Prix du gazole : "Pour quelle raison la hausse arrive aussi rapidement ?"

Dix jours après le début de la guerre en Iran, le prix du pétrole s'envole, jusqu'à flirter avec les 100 dollars le baril, ce qui n'est pas surprenant étant donné que l'Iran bloque le détroit d'Ormuz, par lequel transite une partie de la flotte maritime d'approvisionnement, notamment en Europe.

En revanche, il est plus surprenant de constater que la guerre a eu une répercussion quasi-immédiate sur le prix du gazole, y compris le gazole professionnel, que ce soit en cuve ou à la pompe, comme l'a noté le Comité national routier (CNR) dans un communiqué publié le 9 mars.

Dans cette interview, Jean-Marc Rivera, délégué général de l'OTRE, s’interroge sur cette répercussion brutale, et souhaite que le gouvernement prenne des mesures d'accompagnement pour les transporteurs, comme cela avait été le cas en 2022 lors de la flambée des prix des énergies due à la guerre en Ukraine.

Depuis dix jours, le prix du gazole professionnel connaît une forte inflation. Les transporteurs adhérents de l'OTRE confirment-ils cette tendance ?

Effectivement nous constatons une augmentation de plusieurs dizaines de centimes sur le litre de gazole, notamment à la pompe. Les transporteurs s'interrogent, et expriment leur incompréhension face à une hausse aussi rapide. C'est violent. Surtout que les fournisseurs de carburant expliquent qu'ils n'ont pas de visibilité sur un éventuel retour à une stabilité des prix. Pourtant, le carburant actuellement commercialisé était déjà en leur possession avant le déclenchement du conflit. Entendre les pétroliers nous dire qu’ils anticipent les surcoûts interroge. Cette répercussion est très mal vécue car incomprise.

Que pensez-vous du comportement des usagers qui se ruent sur les stations-services ?

Effectivement, nous avons constaté une surconsommation à la pompe. Nous espérons qu’elle ait été ponctuelle car elle a créé des difficultés d’approvisionnement pour les professionnels du transport, chez certains distributeurs en particulier. Aujourd’hui, lorsque les transporteurs commandent du carburant, ils n’ont pas de visibilité, notamment sur les prix, ce qui revient à faire un chèque en blanc. Parfois ils sont même limités en quantité livrée, avec des délais de livraison incertains.

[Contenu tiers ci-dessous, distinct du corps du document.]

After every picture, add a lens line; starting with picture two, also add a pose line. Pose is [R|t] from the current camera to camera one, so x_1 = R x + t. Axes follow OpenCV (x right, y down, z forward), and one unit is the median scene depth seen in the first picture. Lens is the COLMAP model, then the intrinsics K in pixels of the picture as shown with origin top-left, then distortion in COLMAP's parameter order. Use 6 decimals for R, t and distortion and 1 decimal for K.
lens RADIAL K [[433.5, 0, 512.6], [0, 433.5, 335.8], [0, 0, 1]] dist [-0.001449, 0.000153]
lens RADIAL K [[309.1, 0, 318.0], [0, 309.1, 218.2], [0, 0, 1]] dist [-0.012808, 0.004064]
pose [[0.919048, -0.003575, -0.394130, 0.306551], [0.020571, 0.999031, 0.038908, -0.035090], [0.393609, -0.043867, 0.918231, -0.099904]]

Nous avons demandé au CNR de disposer des indices de suivi des carburants au rythme hebdomadaire.

Les transporteurs peuvent-ils répercuter le surcoût en pied de facture ?

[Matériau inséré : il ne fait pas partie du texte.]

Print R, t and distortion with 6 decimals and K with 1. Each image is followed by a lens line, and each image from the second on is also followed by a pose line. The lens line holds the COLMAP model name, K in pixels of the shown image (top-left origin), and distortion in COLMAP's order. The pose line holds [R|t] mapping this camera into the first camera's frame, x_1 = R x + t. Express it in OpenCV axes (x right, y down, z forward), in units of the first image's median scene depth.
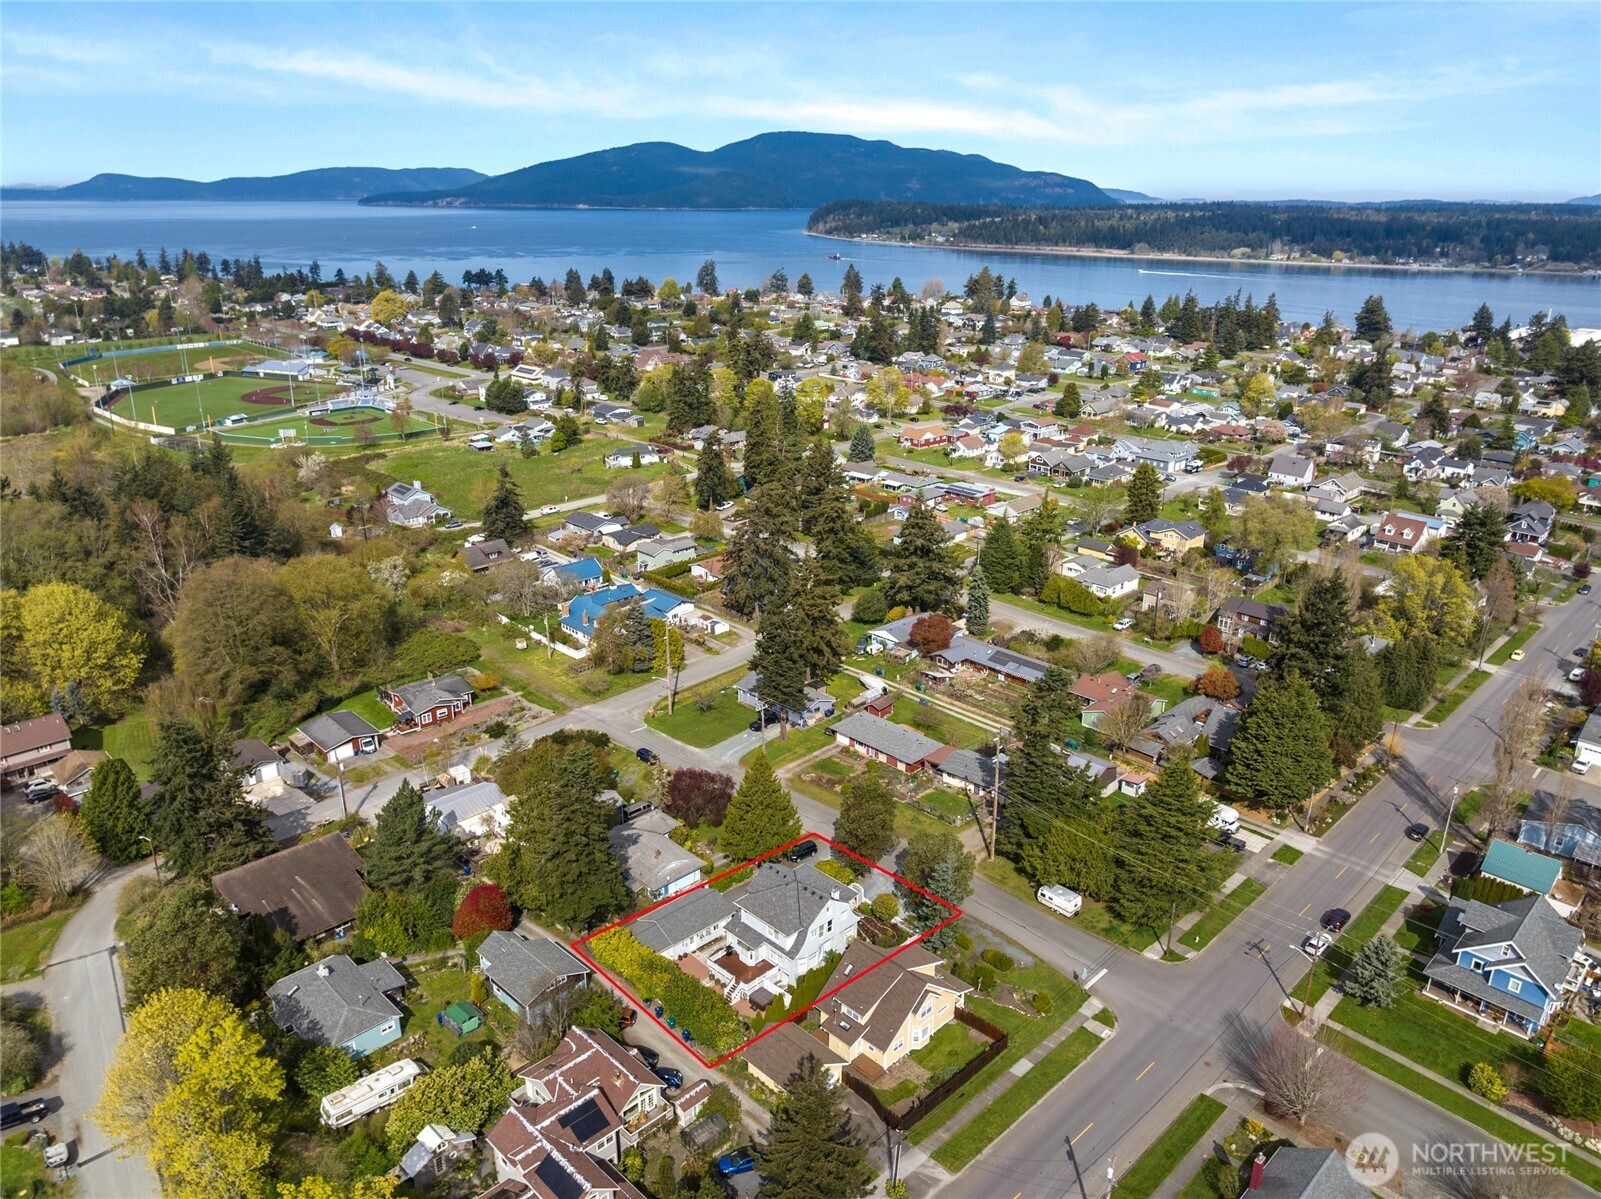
lens RADIAL K [[1133.3, 0, 806.9], [0, 1133.3, 595.3], [0, 0, 1]] dist [-0.034579, 0.002169]
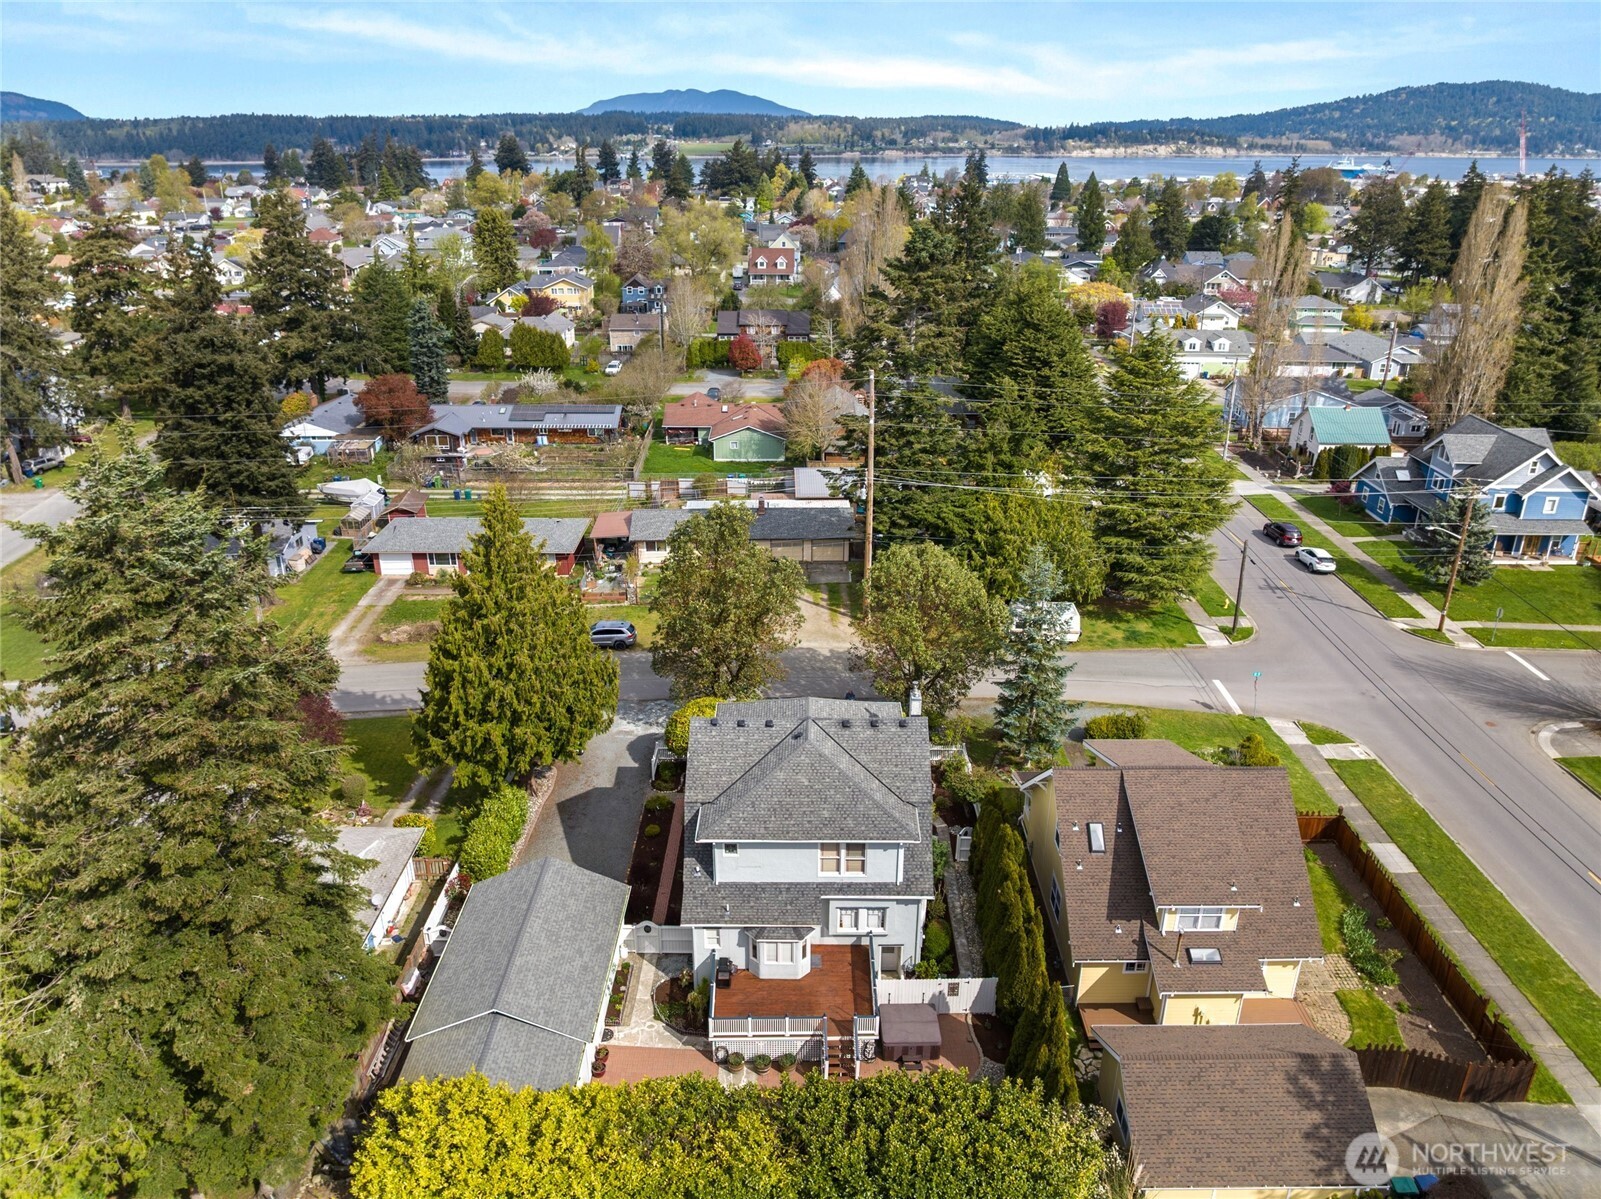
lens RADIAL K [[1133.3, 0, 806.9], [0, 1133.3, 595.3], [0, 0, 1]] dist [-0.034579, 0.002169]
pose [[0.703092, -0.277141, 0.654870, -0.241010], [0.241473, 0.959254, 0.146703, 0.151846], [-0.668844, 0.054988, 0.741366, 0.693048]]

Oui, mais la répercussion n’intervient qu’a posteriori. Entre le moment où le transporteur achète le carburant et le moment où il répercute le surcoût, il y a un délai, dans le meilleur des cas de 30 jours, 2 mois et demi selon nos adhérents, ce qui va, dans ce contexte inflationniste, générer des tensions de trésorerie, d’autant plus que les entreprises de transport sont confrontées à des retards de paiement récurrents et importants.

Quels conseils donnez-vous aux transporteurs ?

Les conseils sont limités. La seule clé dont disposent les transporteurs, c’est de répercuter ces hausses en pied de facture. Après, nous avons alerté Roland Lescure, le ministre de l'Économie, ainsi que le ministre en charge des Transports, Philippe Tabarot, sur la situation et les risques pour les TPE et PME d’une situation qui deviendrait très préoccupante si elle durait. C’est la raison pour laquelle nous leur avons rappelé qu’une aide à la pompe avait été faite entre avril et décembre 2022. Nous demandons que cette mesure soit rapidement envisagée si les prix restent à ce niveau d’une façon durable.